## Entries taken from a collection
______________________________

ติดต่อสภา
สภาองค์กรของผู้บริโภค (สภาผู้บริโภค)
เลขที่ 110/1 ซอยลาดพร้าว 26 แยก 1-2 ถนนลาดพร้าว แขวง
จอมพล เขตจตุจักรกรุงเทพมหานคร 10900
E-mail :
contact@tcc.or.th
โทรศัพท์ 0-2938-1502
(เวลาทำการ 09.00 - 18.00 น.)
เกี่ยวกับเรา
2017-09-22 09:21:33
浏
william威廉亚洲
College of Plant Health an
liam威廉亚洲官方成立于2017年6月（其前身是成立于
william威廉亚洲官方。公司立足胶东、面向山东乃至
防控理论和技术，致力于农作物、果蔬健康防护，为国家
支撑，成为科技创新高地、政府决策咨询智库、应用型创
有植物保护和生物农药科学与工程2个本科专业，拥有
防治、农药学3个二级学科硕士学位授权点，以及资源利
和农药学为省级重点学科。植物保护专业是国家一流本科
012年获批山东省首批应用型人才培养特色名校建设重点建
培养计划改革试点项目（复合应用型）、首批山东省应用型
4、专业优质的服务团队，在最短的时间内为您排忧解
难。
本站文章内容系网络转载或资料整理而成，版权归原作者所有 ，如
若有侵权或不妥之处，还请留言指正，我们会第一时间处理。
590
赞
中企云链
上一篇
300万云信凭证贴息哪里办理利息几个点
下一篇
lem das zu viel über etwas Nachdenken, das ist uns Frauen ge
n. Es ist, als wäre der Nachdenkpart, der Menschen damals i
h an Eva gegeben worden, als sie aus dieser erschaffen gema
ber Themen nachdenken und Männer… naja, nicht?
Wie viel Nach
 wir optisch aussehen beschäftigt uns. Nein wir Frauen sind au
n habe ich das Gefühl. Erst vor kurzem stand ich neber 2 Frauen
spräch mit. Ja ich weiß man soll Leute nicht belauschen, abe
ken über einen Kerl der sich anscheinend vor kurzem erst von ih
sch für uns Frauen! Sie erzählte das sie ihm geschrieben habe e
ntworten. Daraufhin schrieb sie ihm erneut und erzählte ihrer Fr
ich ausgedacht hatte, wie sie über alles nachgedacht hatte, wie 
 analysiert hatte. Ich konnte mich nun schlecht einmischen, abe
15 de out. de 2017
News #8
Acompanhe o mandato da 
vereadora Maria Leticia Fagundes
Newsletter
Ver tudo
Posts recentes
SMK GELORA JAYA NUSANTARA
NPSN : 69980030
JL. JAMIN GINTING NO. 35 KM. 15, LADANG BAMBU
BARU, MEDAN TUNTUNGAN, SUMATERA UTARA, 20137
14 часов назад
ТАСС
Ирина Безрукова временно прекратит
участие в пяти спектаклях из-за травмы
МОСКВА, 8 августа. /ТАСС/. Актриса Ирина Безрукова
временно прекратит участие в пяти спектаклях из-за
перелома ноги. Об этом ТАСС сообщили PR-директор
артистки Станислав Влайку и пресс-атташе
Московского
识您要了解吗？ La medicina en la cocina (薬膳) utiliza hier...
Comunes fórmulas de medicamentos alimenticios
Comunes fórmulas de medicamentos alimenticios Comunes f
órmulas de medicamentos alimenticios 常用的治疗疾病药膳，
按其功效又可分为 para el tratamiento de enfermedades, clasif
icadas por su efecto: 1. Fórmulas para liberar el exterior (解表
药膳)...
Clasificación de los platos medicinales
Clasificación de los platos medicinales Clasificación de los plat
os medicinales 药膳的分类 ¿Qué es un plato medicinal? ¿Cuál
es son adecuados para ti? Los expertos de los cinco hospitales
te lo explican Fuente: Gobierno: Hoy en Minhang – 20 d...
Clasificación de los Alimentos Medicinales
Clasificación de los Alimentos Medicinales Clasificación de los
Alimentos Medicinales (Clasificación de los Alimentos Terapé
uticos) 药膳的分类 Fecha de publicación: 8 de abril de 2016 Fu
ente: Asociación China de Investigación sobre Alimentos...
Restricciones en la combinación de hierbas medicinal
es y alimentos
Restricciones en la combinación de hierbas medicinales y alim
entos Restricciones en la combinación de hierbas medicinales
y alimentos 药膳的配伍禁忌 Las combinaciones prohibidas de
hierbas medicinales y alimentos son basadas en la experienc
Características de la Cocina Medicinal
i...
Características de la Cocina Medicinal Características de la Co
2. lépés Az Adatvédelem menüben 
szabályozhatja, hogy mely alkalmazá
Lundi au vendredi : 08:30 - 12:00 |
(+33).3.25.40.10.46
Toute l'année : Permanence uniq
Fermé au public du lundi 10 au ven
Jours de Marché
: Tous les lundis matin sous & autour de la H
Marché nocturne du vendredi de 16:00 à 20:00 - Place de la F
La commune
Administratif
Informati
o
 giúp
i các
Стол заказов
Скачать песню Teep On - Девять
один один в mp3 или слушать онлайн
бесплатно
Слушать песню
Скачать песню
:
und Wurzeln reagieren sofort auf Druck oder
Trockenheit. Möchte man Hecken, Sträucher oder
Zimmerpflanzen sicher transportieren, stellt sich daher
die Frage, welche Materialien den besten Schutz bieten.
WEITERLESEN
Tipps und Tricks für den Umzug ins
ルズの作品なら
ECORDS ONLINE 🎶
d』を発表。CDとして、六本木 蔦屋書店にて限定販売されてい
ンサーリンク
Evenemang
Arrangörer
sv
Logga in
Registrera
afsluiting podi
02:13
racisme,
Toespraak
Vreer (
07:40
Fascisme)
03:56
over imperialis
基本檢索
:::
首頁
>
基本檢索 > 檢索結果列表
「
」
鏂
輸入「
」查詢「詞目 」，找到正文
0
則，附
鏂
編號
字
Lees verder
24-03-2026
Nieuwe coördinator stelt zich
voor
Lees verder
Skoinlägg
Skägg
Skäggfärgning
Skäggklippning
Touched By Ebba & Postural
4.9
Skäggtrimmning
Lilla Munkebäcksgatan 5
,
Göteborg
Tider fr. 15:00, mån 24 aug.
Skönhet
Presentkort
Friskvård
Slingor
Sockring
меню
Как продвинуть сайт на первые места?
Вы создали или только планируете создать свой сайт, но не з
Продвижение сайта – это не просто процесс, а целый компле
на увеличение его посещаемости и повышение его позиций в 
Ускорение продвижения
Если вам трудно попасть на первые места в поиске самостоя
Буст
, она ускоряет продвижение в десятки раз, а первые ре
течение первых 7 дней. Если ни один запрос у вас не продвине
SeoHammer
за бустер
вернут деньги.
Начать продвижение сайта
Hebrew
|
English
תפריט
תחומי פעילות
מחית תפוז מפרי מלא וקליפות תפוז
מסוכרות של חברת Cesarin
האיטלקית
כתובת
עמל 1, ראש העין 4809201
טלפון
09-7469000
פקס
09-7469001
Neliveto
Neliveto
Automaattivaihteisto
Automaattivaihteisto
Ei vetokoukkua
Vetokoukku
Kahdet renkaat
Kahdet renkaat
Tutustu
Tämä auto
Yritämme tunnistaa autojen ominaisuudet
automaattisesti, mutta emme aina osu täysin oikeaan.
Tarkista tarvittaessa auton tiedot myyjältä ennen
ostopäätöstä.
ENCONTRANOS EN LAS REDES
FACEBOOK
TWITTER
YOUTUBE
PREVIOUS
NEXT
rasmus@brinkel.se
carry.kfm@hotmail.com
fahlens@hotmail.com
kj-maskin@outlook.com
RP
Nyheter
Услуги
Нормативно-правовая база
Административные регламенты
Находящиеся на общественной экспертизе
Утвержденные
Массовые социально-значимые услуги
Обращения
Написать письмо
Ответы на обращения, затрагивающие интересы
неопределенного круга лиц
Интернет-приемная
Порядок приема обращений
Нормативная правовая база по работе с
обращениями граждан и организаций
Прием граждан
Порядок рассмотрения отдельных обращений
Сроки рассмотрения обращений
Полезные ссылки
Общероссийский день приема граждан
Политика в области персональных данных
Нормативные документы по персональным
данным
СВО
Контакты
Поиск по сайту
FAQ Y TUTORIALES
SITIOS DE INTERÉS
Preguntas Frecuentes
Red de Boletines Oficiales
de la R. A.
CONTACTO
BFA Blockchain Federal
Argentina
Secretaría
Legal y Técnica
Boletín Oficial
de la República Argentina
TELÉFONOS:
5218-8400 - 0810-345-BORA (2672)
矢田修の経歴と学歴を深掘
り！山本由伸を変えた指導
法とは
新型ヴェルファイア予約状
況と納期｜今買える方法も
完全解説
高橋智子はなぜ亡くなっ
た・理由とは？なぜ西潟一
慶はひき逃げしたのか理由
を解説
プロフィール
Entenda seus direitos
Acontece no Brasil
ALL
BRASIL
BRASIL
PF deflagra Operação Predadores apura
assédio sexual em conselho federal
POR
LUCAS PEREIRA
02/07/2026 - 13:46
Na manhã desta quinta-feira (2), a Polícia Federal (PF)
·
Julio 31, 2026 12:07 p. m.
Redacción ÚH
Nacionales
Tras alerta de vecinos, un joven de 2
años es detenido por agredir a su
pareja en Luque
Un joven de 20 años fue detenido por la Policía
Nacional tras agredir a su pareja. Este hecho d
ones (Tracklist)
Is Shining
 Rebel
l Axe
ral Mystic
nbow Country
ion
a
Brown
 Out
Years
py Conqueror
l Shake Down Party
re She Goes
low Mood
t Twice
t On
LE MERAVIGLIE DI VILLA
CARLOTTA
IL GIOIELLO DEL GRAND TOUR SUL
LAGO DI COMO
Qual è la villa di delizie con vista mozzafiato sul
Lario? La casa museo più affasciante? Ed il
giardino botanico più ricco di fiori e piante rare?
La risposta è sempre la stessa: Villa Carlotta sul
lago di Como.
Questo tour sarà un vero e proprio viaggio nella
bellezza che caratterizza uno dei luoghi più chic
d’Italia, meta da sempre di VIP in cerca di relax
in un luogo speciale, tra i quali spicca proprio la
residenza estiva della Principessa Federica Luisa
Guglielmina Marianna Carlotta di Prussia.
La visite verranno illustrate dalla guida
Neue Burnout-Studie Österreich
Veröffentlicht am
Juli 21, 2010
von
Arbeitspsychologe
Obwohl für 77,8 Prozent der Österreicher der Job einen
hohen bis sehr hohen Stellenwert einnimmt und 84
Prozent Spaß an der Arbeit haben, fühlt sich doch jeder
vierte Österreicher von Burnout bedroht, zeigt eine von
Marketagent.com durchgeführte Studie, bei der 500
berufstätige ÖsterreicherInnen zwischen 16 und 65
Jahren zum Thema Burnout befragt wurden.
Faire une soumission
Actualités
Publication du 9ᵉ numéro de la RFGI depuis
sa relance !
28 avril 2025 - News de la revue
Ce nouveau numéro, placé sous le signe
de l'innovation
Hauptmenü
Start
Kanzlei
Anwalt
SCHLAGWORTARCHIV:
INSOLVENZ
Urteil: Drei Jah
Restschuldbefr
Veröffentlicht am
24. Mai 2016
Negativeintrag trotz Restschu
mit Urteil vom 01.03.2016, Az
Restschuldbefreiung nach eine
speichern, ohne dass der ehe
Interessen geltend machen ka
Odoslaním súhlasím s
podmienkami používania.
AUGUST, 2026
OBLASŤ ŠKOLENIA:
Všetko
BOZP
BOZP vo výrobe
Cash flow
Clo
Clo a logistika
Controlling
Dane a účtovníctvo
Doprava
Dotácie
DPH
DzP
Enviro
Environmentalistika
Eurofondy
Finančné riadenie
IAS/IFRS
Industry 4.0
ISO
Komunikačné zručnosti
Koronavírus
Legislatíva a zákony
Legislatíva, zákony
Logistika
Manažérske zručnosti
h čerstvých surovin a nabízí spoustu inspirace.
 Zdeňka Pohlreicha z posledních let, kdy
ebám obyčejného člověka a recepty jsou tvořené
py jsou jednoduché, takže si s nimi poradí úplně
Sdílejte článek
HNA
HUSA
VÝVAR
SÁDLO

______________________________

## Task to carry out
The range runs from the line above containing "Arbeitspsychologe" to the line containing "Publication du 9ᵉ numéro de la RFGI depuis", inclusive. Restate those lines word for word and no others.

## Written response
Arbeitspsychologe
Obwohl für 77,8 Prozent der Österreicher der Job einen
hohen bis sehr hohen Stellenwert einnimmt und 84
Prozent Spaß an der Arbeit haben, fühlt sich doch jeder
vierte Österreicher von Burnout bedroht, zeigt eine von
Marketagent.com durchgeführte Studie, bei der 500
berufstätige ÖsterreicherInnen zwischen 16 und 65
Jahren zum Thema Burnout befragt wurden.
Faire une soumission
Actualités
Publication du 9ᵉ numéro de la RFGI depuis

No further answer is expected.